- Born: 12 October 1957
- Died: 21 October 2024 (aged 67)

= Bantwal Jayaram Acharya =

Indian classical dancer and Yakshagana artist (1957–2024)

Bantwal Jayaram Acharya (12 October 1957 – 21 October 2024) was an Indian classical dancer, stage performer and Yakshagana artist. He was known for having a transformational impact on the art of traditional dance genre Yakshagana by incorporating an element of humour which he continued for over 50 years.

== Early life ==
Acharya learnt Yakshagana, a Kannada-based traditional classical dance theatre from his father Bantwal Ganapati Acharya who was also a prominent Yakshagana artist. He grew up watching Talamaddale and Yakshagana performances since his early childhood days which provoked an inner passion in him to follow the classical cultural dance practices and traditions.

After then, he plied his trade in Yakshagana to prolong his career as a dancer. He then began performing in Amtadi and Sornadu Melas even without having gained any level of exposure to formal training.

== Career ==
Bantwal Jayaram Acharya engaged in a formal Yakshagana dance training under the guidance and auspices of his guru Padre Chandu at the Lalitha Kala Kendra of Sri Kshetra Dharmasthala. He then went onto join Kateel Mela, where he gained acknowledgement for emanating characters including Kodangi and Balagopala which he successfully managed to deliver exceeding the weight of expectations on him.

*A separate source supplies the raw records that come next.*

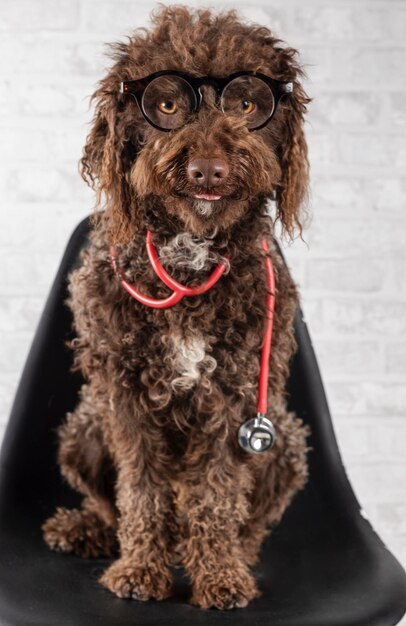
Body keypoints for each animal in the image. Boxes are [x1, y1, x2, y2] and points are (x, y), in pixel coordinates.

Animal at [42, 4, 310, 608]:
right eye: (166, 106)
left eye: (246, 104)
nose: (208, 169)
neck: (189, 255)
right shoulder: (123, 397)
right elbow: (141, 490)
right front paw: (141, 571)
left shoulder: (234, 400)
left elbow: (217, 494)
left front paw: (220, 576)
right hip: (83, 428)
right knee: (109, 502)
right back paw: (86, 530)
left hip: (283, 441)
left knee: (247, 520)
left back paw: (235, 554)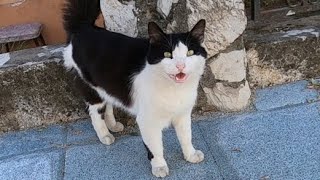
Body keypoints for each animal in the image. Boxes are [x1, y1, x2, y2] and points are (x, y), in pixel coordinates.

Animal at [62, 0, 208, 177]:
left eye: (190, 53)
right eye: (167, 55)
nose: (181, 66)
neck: (174, 90)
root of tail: (84, 27)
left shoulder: (183, 114)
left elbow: (186, 137)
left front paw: (190, 155)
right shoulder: (147, 120)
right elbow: (155, 147)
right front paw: (159, 166)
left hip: (106, 85)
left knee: (109, 103)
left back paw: (113, 125)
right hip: (91, 87)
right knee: (95, 113)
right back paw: (105, 135)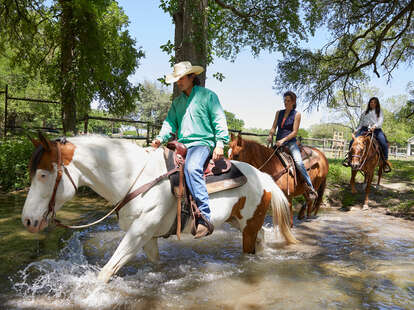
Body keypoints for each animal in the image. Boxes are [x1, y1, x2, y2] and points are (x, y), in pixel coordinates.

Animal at [22, 134, 296, 284]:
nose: (27, 221)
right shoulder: (147, 237)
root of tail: (262, 175)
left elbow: (106, 272)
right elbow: (156, 265)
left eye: (44, 174)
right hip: (238, 220)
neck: (133, 177)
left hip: (248, 224)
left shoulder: (138, 233)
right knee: (260, 237)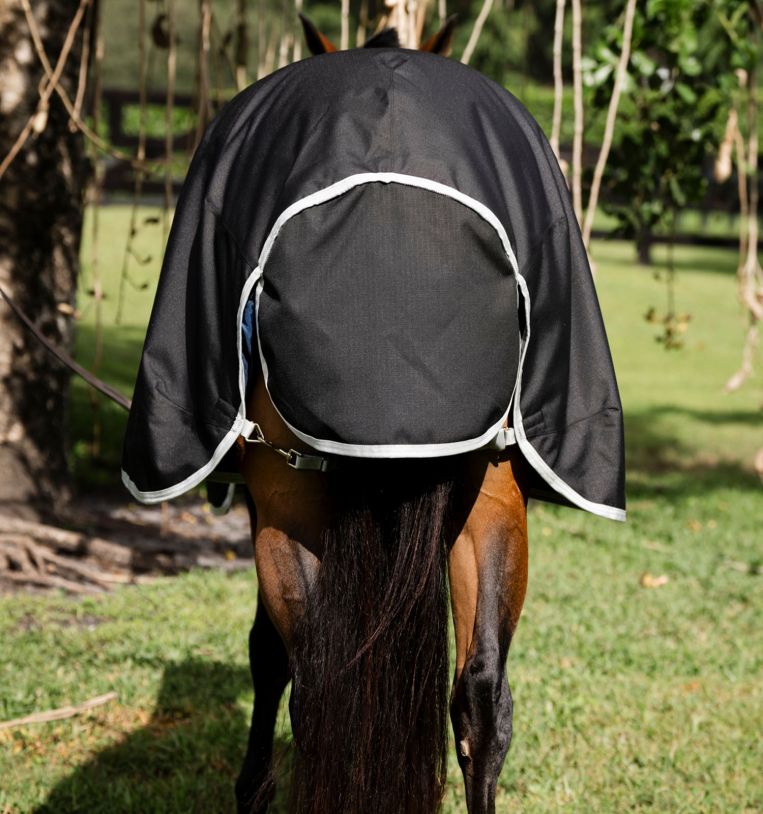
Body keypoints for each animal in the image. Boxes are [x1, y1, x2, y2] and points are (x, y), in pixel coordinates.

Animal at [232, 19, 529, 814]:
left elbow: (267, 656)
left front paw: (253, 785)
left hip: (288, 504)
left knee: (316, 687)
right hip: (493, 497)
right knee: (482, 693)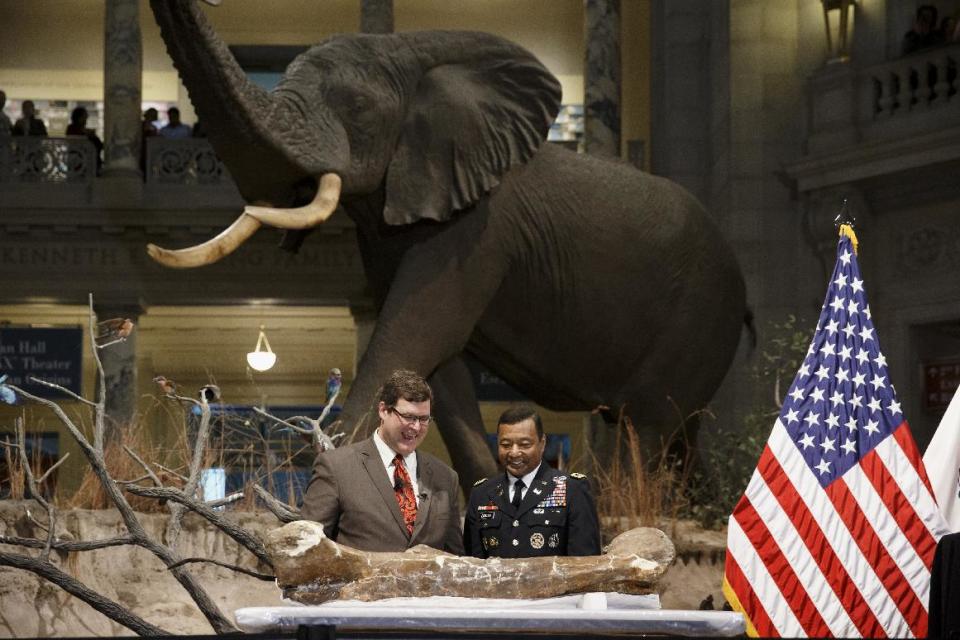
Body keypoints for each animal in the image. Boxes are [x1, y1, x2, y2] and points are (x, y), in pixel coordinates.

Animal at [150, 1, 752, 490]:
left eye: (358, 108)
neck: (414, 55)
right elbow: (440, 366)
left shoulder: (481, 225)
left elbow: (417, 330)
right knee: (678, 434)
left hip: (702, 315)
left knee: (646, 426)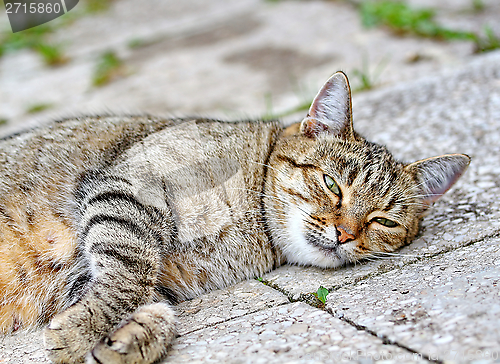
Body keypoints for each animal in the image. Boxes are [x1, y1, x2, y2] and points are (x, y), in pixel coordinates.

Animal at [0, 70, 468, 362]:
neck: (253, 227)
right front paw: (81, 332)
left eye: (383, 222)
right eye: (332, 184)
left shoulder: (132, 257)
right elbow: (126, 278)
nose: (344, 234)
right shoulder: (131, 190)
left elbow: (140, 293)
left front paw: (134, 335)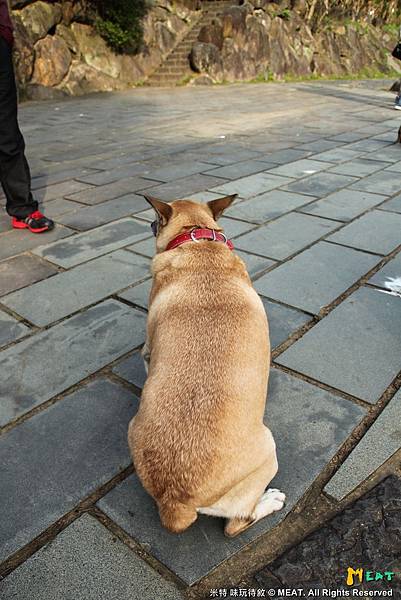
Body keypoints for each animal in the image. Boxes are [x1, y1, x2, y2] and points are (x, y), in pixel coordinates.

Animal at [128, 195, 284, 536]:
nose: (149, 222)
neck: (197, 240)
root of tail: (177, 502)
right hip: (269, 450)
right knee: (236, 524)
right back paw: (270, 501)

In his professional illustrious career spanning five decades, he made rapid strides as a standout professional artiste especially in Yakshagana. He had performed in Yakshagana melas of Kateel, Puttur, Sunkadakatte, Kadri, Kumble, Surathkal, Yedaneer, Hosanagara and Hanumagiri. He was attached to Hanumagiri mela from 2017 up until his untimely demise in 2024. He was acclaimed by critics for crafting a mix blend of both traditional art and humour during his stage performances calling it as paradigm shift approach to cater to wider target audience in order to elevate the essence of cultural classical traditional dance genres like Yakshagana. He was conferred with the prestigious honorary award of Karnataka Yakshagana Academy in recognition of his contributions to uplift the standards of Yakshagana genre.

== Death ==
Acharya was supposed to perform in a show at Puttige mutt in Basavanagudi with the coordination of Puttur Sri Mahalingeshwara Pravasi Yakshagana Mandali and he arrived in Bengaluru on 21 October 2024 for the particular event. He died on 21 October 2024, at the age of 67, after sustaining a cardiac arrest and dying before his anticipated performance in Bengaluru. Acharya was 67.

Following his death, as a mark of respect to him, a memorial tribute was organised by the Yakshotsava Committee of SDM Law College and Yakshagana at the SDM Law College auditorium on 22 October 2024.